Apropos of the movements of religious thought in Scotland, how comes it, we may ask, that no allusion is made in this volume to the extraordinary stir caused in the North by the publication of The Vestiges of Creation, which has only of late been publicly acknowledged to have been the work of the late Robert Chambers From what we have said, it may be inferred that while this book is eminently suggestive, and therefore, in the truest sense, intellectually enjoyable, it does not call for elaborate criticism. The most exhaustive chapters are those on Carlyle and the Mills ; the exposure of James Mill's ignorant misconception of the Christian idea of God, at p. 213, is very able. The most in- genious chapters, on the other hand, are those on the Oriel school and the Oxford movement. To do justice from the historical point of view to Whately and Harrell Fronde, Dr. Arnold and Dr. Newman, is to perform a sort of theological egg-dance; and this we admit that Dr. Tulloch has done with great skill, although we do not agree with everything he here says, and are certain that he never arrived at "the secret" of Dr. Newman.

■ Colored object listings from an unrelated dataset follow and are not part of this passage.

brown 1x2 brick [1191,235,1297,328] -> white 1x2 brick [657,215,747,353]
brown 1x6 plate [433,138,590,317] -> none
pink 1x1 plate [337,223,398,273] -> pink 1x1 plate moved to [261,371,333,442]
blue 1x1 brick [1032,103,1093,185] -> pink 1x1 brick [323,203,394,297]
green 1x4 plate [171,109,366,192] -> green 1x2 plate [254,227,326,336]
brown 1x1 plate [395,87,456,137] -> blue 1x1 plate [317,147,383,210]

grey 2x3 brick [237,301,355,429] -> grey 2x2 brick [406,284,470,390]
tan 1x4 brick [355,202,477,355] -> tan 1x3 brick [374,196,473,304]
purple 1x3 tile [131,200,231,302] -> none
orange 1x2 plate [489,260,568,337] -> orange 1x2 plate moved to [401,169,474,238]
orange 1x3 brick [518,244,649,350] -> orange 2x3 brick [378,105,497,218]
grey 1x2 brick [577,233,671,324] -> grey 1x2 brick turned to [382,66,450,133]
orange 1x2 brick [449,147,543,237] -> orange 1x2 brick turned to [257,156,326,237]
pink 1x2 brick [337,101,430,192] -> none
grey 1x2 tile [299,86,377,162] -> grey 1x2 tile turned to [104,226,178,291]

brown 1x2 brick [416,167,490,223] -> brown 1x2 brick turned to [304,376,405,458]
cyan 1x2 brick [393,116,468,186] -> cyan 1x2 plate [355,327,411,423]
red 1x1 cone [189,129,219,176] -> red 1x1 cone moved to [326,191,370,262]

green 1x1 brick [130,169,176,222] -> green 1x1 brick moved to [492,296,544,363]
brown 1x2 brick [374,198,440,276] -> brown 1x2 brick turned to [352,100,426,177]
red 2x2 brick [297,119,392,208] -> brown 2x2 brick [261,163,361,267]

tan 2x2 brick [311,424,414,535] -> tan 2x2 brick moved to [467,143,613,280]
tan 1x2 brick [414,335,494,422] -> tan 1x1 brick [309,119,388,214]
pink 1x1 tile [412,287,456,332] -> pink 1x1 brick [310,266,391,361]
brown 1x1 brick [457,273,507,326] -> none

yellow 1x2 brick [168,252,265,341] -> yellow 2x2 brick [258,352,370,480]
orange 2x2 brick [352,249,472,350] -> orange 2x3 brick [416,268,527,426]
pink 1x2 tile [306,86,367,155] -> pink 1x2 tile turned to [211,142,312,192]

What is said about the late George Lewes and about the influences, spiritual and other, that made George Eliot what she was, is rather scrappy ; but it is only fair to add that possibly the materials for a final judgment on both have not yet been presented to us. On the other hand, the chapter on Coleridge is singularly full and fair, and will serve as a corrective to what has been written lately on the same subject by Mr. H. D. Train and other critics. The recently founded "St. Giles's Lectures," of which the contents of this volume constitute the fifth and most valuable series, are evi- dently serving two purposes in Scotland. They are popularising theological scholarship, and they are giving clergymen of the Northern Establishment an opportunity of letting their light shine before others than Scotchmen.